--- Start MATERIALS PROVIDED ---

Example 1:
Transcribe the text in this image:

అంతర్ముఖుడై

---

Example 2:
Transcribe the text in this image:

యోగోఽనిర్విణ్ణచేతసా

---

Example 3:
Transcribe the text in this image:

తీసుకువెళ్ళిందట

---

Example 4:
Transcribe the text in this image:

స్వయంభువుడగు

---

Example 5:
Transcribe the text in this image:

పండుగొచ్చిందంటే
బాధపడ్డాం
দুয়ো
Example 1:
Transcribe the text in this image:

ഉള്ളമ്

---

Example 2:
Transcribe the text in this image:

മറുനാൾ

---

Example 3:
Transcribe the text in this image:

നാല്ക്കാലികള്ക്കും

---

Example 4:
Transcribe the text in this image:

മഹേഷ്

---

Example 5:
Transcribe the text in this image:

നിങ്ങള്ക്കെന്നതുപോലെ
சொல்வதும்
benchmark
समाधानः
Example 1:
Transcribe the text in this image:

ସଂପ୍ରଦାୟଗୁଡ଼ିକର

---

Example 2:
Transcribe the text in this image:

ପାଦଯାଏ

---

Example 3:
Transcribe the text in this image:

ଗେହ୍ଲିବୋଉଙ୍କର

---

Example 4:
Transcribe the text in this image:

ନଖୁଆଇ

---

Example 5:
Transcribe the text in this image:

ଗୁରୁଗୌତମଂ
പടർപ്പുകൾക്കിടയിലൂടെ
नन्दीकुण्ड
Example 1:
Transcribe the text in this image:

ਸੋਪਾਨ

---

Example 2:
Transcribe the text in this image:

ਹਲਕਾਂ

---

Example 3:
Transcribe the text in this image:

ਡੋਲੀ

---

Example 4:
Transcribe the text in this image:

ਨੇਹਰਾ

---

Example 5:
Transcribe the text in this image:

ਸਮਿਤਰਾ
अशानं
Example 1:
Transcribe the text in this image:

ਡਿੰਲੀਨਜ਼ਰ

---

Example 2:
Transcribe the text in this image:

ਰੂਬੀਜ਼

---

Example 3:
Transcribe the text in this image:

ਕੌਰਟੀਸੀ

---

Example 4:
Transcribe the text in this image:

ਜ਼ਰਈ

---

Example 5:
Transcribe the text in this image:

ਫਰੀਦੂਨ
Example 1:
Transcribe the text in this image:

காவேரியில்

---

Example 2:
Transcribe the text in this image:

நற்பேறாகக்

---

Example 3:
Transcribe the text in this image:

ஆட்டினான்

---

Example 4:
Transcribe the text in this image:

--- End MATERIALS PROVIDED ---

DIRECTIVE: List every row above as a numbered list, one line per item, and leave out the blank lines.

COMPLETE RESPONSE:
1. Example 1:
2. Transcribe the text in this image:
3. అంతర్ముఖుడై
4. ---
5. Example 2:
6. Transcribe the text in this image:
7. యోగోఽనిర్విణ్ణచేతసా
8. ---
9. Example 3:
10. Transcribe the text in this image:
11. తీసుకువెళ్ళిందట
12. ---
13. Example 4:
14. Transcribe the text in this image:
15. స్వయంభువుడగు
16. ---
17. Example 5:
18. Transcribe the text in this image:
19. పండుగొచ్చిందంటే
20. బాధపడ్డాం
21. দুয়ো
22. Example 1:
23. Transcribe the text in this image:
24. ഉള്ളമ്
25. ---
26. Example 2:
27. Transcribe the text in this image:
28. മറുനാൾ
29. ---
30. Example 3:
31. Transcribe the text in this image:
32. നാല്ക്കാലികള്ക്കും
33. ---
34. Example 4:
35. Transcribe the text in this image:
36. മഹേഷ്
37. ---
38. Example 5:
39. Transcribe the text in this image:
40. നിങ്ങള്ക്കെന്നതുപോലെ
41. சொல்வதும்
42. benchmark
43. समाधानः
44. Example 1:
45. Transcribe the text in this image:
46. ସଂପ୍ରଦାୟଗୁଡ଼ିକର
47. ---
48. Example 2:
49. Transcribe the text in this image:
50. ପାଦଯାଏ
51. ---
52. Example 3:
53. Transcribe the text in this image:
54. ଗେହ୍ଲିବୋଉଙ୍କର
55. ---
56. Example 4:
57. Transcribe the text in this image:
58. ନଖୁଆଇ
59. ---
60. Example 5:
61. Transcribe the text in this image:
62. ଗୁରୁଗୌତମଂ
63. പടർപ്പുകൾക്കിടയിലൂടെ
64. नन्दीकुण्ड
65. Example 1:
66. Transcribe the text in this image:
67. ਸੋਪਾਨ
68. ---
69. Example 2:
70. Transcribe the text in this image:
71. ਹਲਕਾਂ
72. ---
73. Example 3:
74. Transcribe the text in this image:
75. ਡੋਲੀ
76. ---
77. Example 4:
78. Transcribe the text in this image:
79. ਨੇਹਰਾ
80. ---
81. Example 5:
82. Transcribe the text in this image:
83. ਸਮਿਤਰਾ
84. अशानं
85. Example 1:
86. Transcribe the text in this image:
87. ਡਿੰਲੀਨਜ਼ਰ
88. ---
89. Example 2:
90. Transcribe the text in this image:
91. ਰੂਬੀਜ਼
92. ---
93. Example 3:
94. Transcribe the text in this image:
95. ਕੌਰਟੀਸੀ
96. ---
97. Example 4:
98. Transcribe the text in this image:
99. ਜ਼ਰਈ
100. ---
101. Example 5:
102. Transcribe the text in this image:
103. ਫਰੀਦੂਨ
104. Example 1:
105. Transcribe the text in this image:
106. காவேரியில்
107. ---
108. Example 2:
109. Transcribe the text in this image:
110. நற்பேறாகக்
111. ---
112. Example 3:
113. Transcribe the text in this image:
114. ஆட்டினான்
115. ---
116. Example 4:
117. Transcribe the text in this image:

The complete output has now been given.